Posted on 11/24/2007 6:36:04 PM PST by NormsRevenge

ALEXANDRIA, Va. - Its most virulent critics have dubbed it "Terror High," and 12 U.S. senators and a federal commission want to shut it down.

The teachers, administrators and some 900 students at the Islamic Saudi Academy in Fairfax County have heard the allegations for years — after the Sept. 11 attacks and then a few years later when a class valedictorian admitted he had joined al-Qaida.

Now the school is on the defensive again, with a report issued last month by the U.S. Commission on International Religious Freedom saying the academy should be closed, pending a review of its curriculum and textbooks.

Abdalla al-Shabnan, the school's director general, says criticism of the school is based not on evidence, but on preconceived notions of the Saudi educational system.

The school, serving grades K-12 on campuses in Fairfax and Alexandria, receives financial support from the Saudi government, and its textbooks are based on Saudi curriculum. Critics say the Saudis propagate a severe version of Islam in their schools.

But al-Shabnan said the school significantly modified those textbooks to remove passages deemed intolerant of other religions. Among the changes, officials removed from teachers' versions of first-grade textbooks an excerpt instructing teachers to explain "that all religions, other than Islam, are false, including that of the Jews, Christians and all others."

§ Tasks to carry out
A - According to the news report on the Islamic Saudi Academy, how many students attend the school?
B - Continue the news report on the Islamic Saudi Academy, starting right after its final sentence.
The data below was taken from a separate source.

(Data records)
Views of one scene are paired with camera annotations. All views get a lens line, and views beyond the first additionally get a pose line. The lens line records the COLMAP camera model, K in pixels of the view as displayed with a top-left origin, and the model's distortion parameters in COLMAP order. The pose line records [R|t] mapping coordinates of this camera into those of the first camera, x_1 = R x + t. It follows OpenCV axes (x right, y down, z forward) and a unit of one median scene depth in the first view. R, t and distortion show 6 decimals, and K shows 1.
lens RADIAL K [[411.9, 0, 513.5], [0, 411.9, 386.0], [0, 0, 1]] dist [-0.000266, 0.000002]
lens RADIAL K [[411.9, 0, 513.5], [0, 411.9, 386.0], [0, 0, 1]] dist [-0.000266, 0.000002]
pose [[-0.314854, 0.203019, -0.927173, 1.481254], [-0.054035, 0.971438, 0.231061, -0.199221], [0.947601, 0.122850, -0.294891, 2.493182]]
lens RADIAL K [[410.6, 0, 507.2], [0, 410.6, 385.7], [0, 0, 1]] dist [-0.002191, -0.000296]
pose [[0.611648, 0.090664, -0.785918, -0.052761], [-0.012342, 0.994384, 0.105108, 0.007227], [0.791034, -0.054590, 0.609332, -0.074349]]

§ Exercise responses
A - Some 900 students.

B -
At an open house earlier this month in which the school invited reporters to tour the school and meet students and faculty, al-Shabnan seemed weary of the criticism.

"I didn't think we'd have to do this," he said of the open house. "Our neighbors know us. They know the job we are doing."

Indeed, many people familiar with the school say the accusations are unfounded. Fairfax County Supervisor Gerald Hyland, whose district includes the academy, has defended it and arranged for the county to review the textbooks to put questions to rest. That review is under way. The academy's Alexandria campus is leased from Fairfax County.

Schools that regularly compete against the academy in interscholastic sports — many of them small, private Christian schools — are among the academy's strongest defenders.

Robert Mead, soccer coach at Bryant Alternative High School, a public school in the Alexandria section of Fairfax county, said the academy's reputation has been unfairly marred by people who haven't even bothered to visit the school.

"We've never had one altercation" with the academy's players on the soccer field, Mead said. "My guys are hostile. Their guys keep fights from breaking out."

The academy opened in 1984 and stayed out of the spotlight until the Sept. 11 attacks. Criticisms were revived in 2005, when a former class valedictorian, Ahmed Omar Abu Ali, was charged with joining al-Qaida while attending college in Saudi Arabia. He was convicted on several charges, including plotting to assassinate President Bush, and was sentenced to 30 years in prison.

Most recently, the religious freedom commission — an independent federal agency created by Congress — issued its report, saying it was rebuffed in its efforts to obtain textbooks to verify claims they had been reformed.

The commission recommended that the academy be shut down until it could review the textbooks to ensure they do not promote intolerance.

Since the commission's report, the academy has given copies of its books to the Saudi embassy, which then provided them to the State Department. The commission is waiting to get the books from the State Department.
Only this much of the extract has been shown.